Based on what has happened to date, I think we have to conclude that Dan Fox was right. Given that, what can the academic medicine community do to try to increase the aggregate supply of physicians in this country? It seems to me that the leadership of academic medicine should concentrate its advocacy efforts—efforts to affect government policy—on this issue. And I believe that federal policymakers should be the primary target of those efforts. Why? Because if the Medicare caps on GME sponsors are not removed, I don’t believe there is a reasonable chance that the number of entry-level GME positions will be increased to the number needed. Furthermore, I think it will take some kind of federal program to encourage and assist states that might be willing to open new medical schools to do so.

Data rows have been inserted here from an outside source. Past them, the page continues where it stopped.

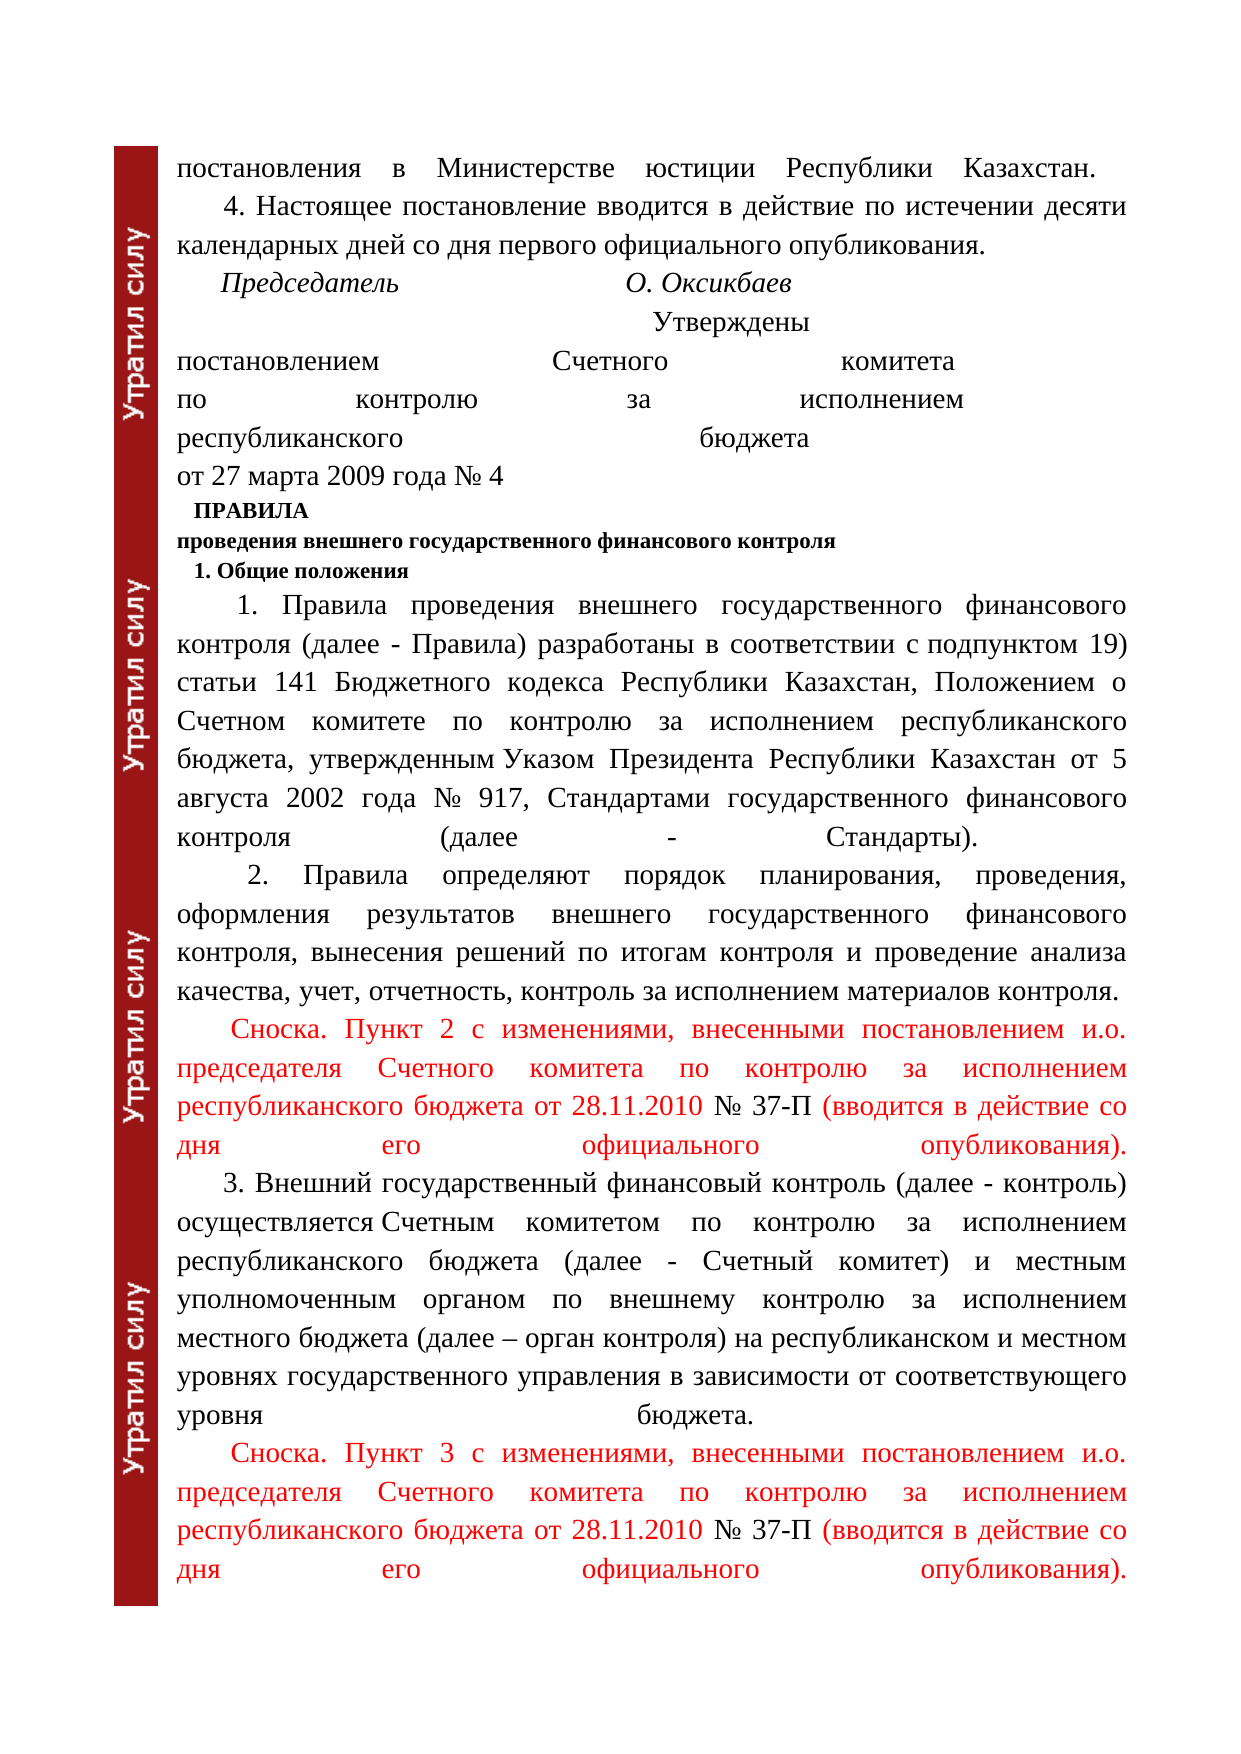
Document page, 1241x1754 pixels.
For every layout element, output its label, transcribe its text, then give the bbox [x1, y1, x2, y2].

picture [114, 299, 158, 304]
text Председатель О. Оксикбаев [112, 266, 1128, 299]
text 1. Правила проведения внешнего государственного финансового контроля (далее - Правила) разработаны в соответствии с подпунктом 19) статьи 141 Бюджетного кодекса Республики Казахстан, Положением о Счетном комитете по контролю за исполнением республиканского бюджета, утвержденным Указом Президента Республики Казахстан от 5 августа 2002 года № 917, Стандартами государственного финансового контроля (далее - Стандарты). 2. Правила определяют порядок планирования, проведения, оформления результатов внешнего государственного финансового контроля, вынесения решений по итогам контроля и проведение анализа качества, учет, отчетность, контроль за исполнением материалов контроля. Сноска. Пункт 2 с изменениями, внесенными постановлением и.о. председателя Счетного комитета по контролю за исполнением республиканского бюджета от 28.11.2010 № 37-П (вводится в действие со дня его официального опубликования). 3. Внешний государственный финансовый контроль (далее - контроль) осуществляется Счетным комитетом по контролю за исполнением республиканского бюджета (далее - Счетный комитет) и местным уполномоченным органом по внешнему контролю за исполнением местного бюджета (далее – орган контроля) на республиканском и местном уровнях государственного управления в зависимости от соответствующего уровня бюджета. Сноска. Пункт 3 с изменениями, внесенными постановлением и.о. председателя Счетного комитета по контролю за исполнением республиканского бюджета от 28.11.2010 № 37-П (вводится в действие со дня его официального опубликования). 4. Контроль представляет собой систему мониторинга, сопоставлений, оценки и анализа исполнения республиканского и местного бюджетов, государственных, отраслевых (секторальных), региональных и бюджетных программ, программ развития территорий, стратегических планов государственных органов, соблюдения участниками бюджетного процесса, в том числе субъектами квазигосударственного сектора, а также другими получателями бюджетных средств, физическими и юридическими лицами, использующими связанные гранты, активы государства, государственные и гарантированные государством займы, бюджетные инвестиции (далее - объекты контроля), бюджетного и иного законодательства Республики Казахстан с целью выявления, устранения и предупреждения финансовых нарушений. При этом под субъектами квазигосударственного сектора понимаются государственные предприятия, товарищества с ограниченной ответственностью, акционерные общества, в том числе национальные управляющие холдинги, национальные холдинги, национальные компании, участником или акционером которых является государство, а также дочерние, зависимые и иные юридические лица, являющиеся аффилиированными с ними в соответствии с законодательными актами Республики Казахстан. Сноска. Пункт 4 в редакции постановления и.о. председателя Счетного комитета по контролю за исполнением республиканского бюджета от 28.11.2010 № 37-П (вводится в действие со дня его официального опубликования). 5. Председатель и члены Счетного комитета, местных уполномоченных органов по внешнему контролю за исполнением местного бюджета, работники аппаратов Счетного комитета, местных уполномоченных органов по внешнему контролю за исполнением местного бюджета, специалисты государственных органов, аудиторских организаций и эксперты, привлекаемые к проведению контроля, руководствуются настоящими Правилами. [112, 587, 1128, 1584]
text В соответствии с подпунктом 19) статьи 141 Бюджетного Кодекса Республики Казахстан, Счетный комитет по контролю за исполнением республиканского бюджета ПОСТАНОВЛЯЕТ: 1. Утвердить прилагаемые Правила проведения внешнего государственного финансового контроля. 2. Признать утратившими силу: 1) Постановления Счетного комитета по контролю за исполнением республиканского бюджета от 8 сентября 2006 года № 57 "Об утверждении Правил проведения внешнего контроля за исполнением республиканского бюджета" (зарегистрировано в Реестре государственной регистрации нормативных правовых актов Республики Казахстан 7 октября 2006 года под № 4415); 2) Постановления Счетного комитета по контролю за исполнением республиканского бюджета от 10 января 2008 года № 1 "О внесении изменений и дополнений в постановление Счетного комитета по контролю за исполнением республиканского бюджета от 8 сентября 2006 года № 57 "Об утверждении Правил проведения внешнего контроля за исполнением республиканского бюджета" (зарегистрировано в Реестре государственной регистрации нормативных правовых актов Республики Казахстан 5 февраля 2008 года под № 5124). 3. Руководителю аппарата Счетного комитета Сыздыкову Е.К. в месячный срок обеспечить государственную регистрацию настоящего постановления в Министерстве юстиции Республики Казахстан. 4. Настоящее постановление вводится в действие по истечении десяти календарных дней со дня первого официального опубликования. [112, 150, 1128, 261]
picture [114, 492, 158, 497]
text Утверждены постановлением Счетного комитета по контролю за исполнением республиканского бюджета от 27 марта 2009 года № 4 [112, 304, 1128, 492]
text ПРАВИЛА проведения внешнего государственного финансового контроля [112, 497, 1128, 553]
text 1. Общие положения [112, 557, 1128, 584]
picture [114, 261, 158, 266]
picture [114, 1584, 158, 1606]
picture [114, 553, 158, 557]
picture [114, 146, 158, 150]
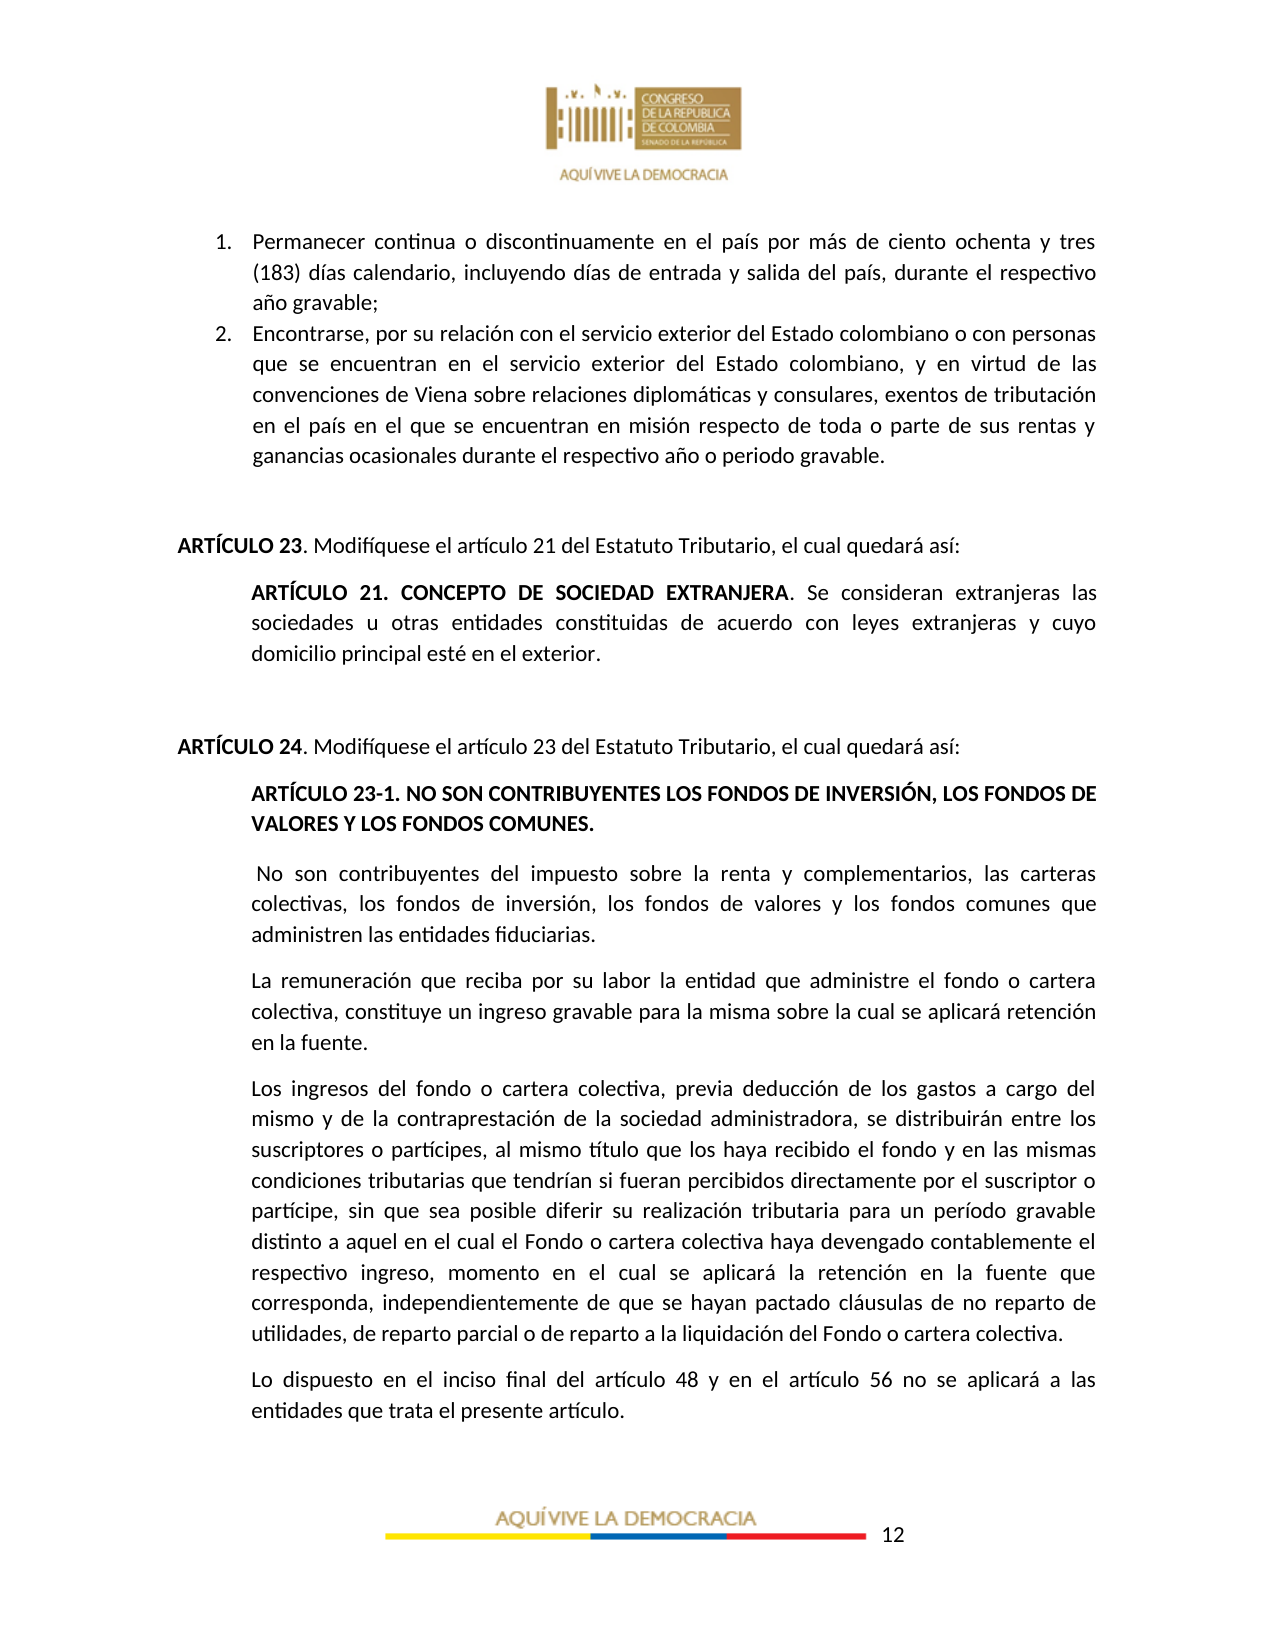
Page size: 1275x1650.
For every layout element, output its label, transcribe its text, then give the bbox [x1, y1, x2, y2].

text ARTÍCULO 21. CONCEPTO DE SOCIEDAD EXTRANJERA. Se consideran extranjeras las sociedades u otras entidades constituidas de acuerdo con leyes extranjeras y cuyo domicilio principal esté en el exterior. [251, 578, 1098, 667]
text No son contribuyentes del impuesto sobre la renta y complementarios, las carteras colectivas, los fondos de inversión, los fondos de valores y los fondos comunes que administren las entidades fiduciarias. [251, 856, 1098, 948]
list Encontrarse, por su relación con el servicio exterior del Estado colombiano o con personas que se encuentran en el servicio exterior del Estado colombiano, y en virtud de las convenciones de Viena sobre relaciones diplomáticas y consulares, exentos de tributación en el país en el que se encuentran en misión respecto de toda o parte de sus rentas y ganancias ocasionales durante el respectivo año o periodo gravable. [215, 316, 1098, 469]
list Permanecer continua o discontinuamente en el país por más de ciento ochenta y tres (183) días calendario, incluyendo días de entrada y salida del país, durante el respectivo año gravable; [215, 224, 1098, 316]
picture [370, 1499, 882, 1543]
text Los ingresos del fondo o cartera colectiva, previa deducción de los gastos a cargo del mismo y de la contraprestación de la sociedad administradora, se distribuirán entre los suscriptores o partícipes, al mismo título que los haya recibido el fondo y en las mismas condiciones tributarias que tendrían si fueran percibidos directamente por el suscriptor o partícipe, sin que sea posible diferir su realización tributaria para un período gravable distinto a aquel en el cual el Fondo o cartera colectiva haya devengado contablemente el respectivo ingreso, momento en el cual se aplicará la retención en la fuente que corresponda, independientemente de que se hayan pactado cláusulas de no reparto de utilidades, de reparto parcial o de reparto a la liquidación del Fondo o cartera colectiva. [251, 1071, 1098, 1347]
text ARTÍCULO 23. Modifíquese el artículo 21 del Estatuto Tributario, el cual quedará así: [177, 531, 1098, 559]
picture [515, 73, 760, 197]
text ARTÍCULO 23-1. NO SON CONTRIBUYENTES LOS FONDOS DE INVERSIÓN, LOS FONDOS DE VALORES Y LOS FONDOS COMUNES. [251, 779, 1098, 837]
text La remuneración que reciba por su labor la entidad que administre el fondo o cartera colectiva, constituye un ingreso gravable para la misma sobre la cual se aplicará retención en la fuente. [251, 964, 1098, 1056]
text Lo dispuesto en el inciso final del artículo 48 y en el artículo 56 no se aplicará a las entidades que trata el presente artículo. [251, 1363, 1098, 1424]
text ARTÍCULO 24. Modifíquese el artículo 23 del Estatuto Tributario, el cual quedará así: [177, 732, 1098, 760]
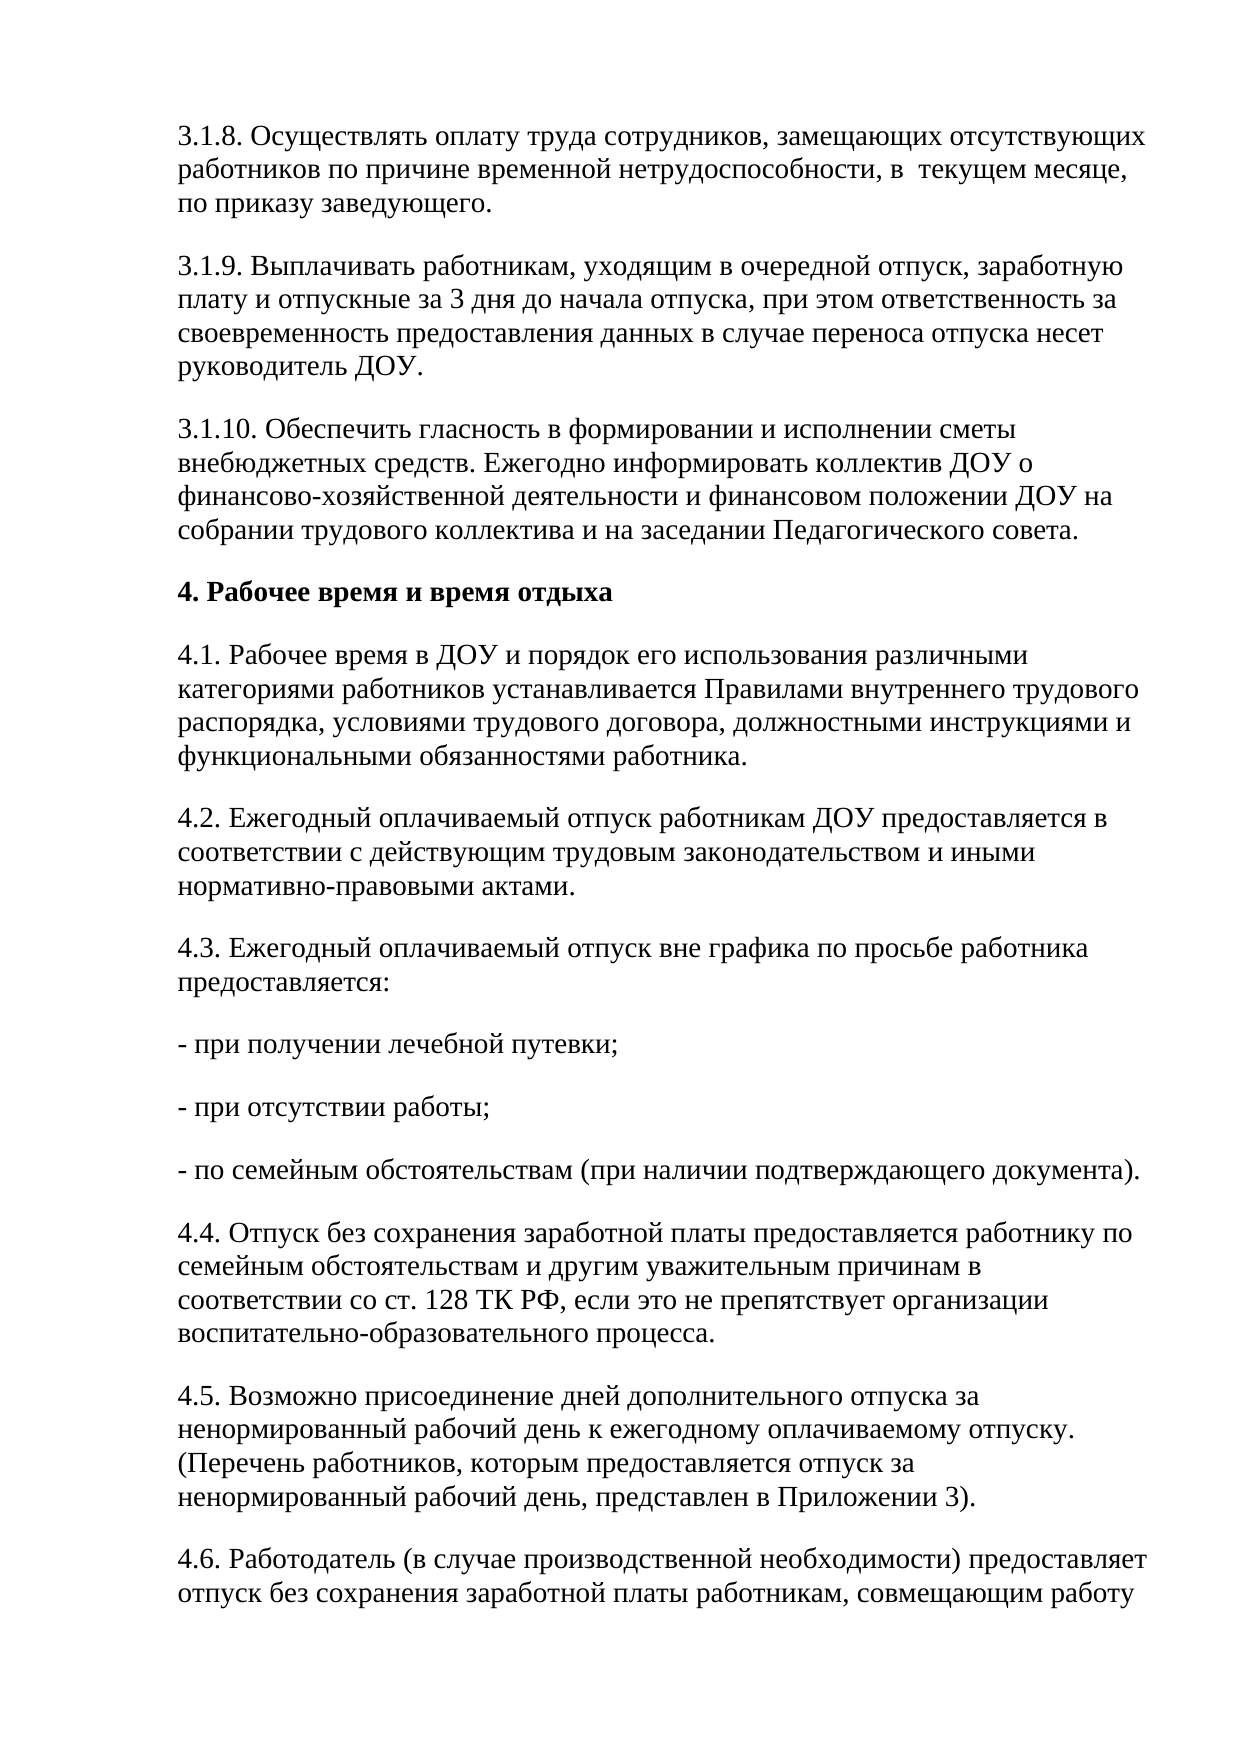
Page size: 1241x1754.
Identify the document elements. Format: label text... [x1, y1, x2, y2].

I suspect many will maintain that it is foolish to believe that the federal government will take the lead in addressing the projected physician shortage. I am pretty sure that most will find it inconceivable that the federal government would establish a program designed to catalyze the development of new schools, or the expansion of enrollments in existing schools. Maybe, but it is worth recalling that federal programs designed for those very purposes were largely responsible for doubling the number of students enrolled in allopathic medical schools in this country during the 1960s and 1970s.
Regardless, I think that increasing the aggregate supply of physicians deserves the undivided attention of the academic medicine community for the simple reason that it is the most important health policy issue facing this country. If the projected shortage of physicians materializes to the degree expected, many individuals in this country will find it extremely difficult, if not impossible, to obtain needed medical care. And those who will suffer most will be those who are currently uninsured or underinsured. Think what this will mean for efforts under way to eliminate the health disparities that exist largely along socioeconomic lines in this country. But if the magnitude of the projected shortages is close to being accurate, it will also have an impact on the health of those who are not among the most vulnerable of our citizens.
I acknowledge that efforts to increase federal funding for biomedical research and other mission-related activities conducted in academic medical centers are important. But what meaning will the results of those efforts have if the patients who are to be served by them cannot gain access to the medical care they need? And what does it say about the professional values held by physicians in the academic community if we do not commit ourselves to this effort? I think we need a concerted initiative to impress on policy makers the seriousness of the issue we are facing. And the time to start is now.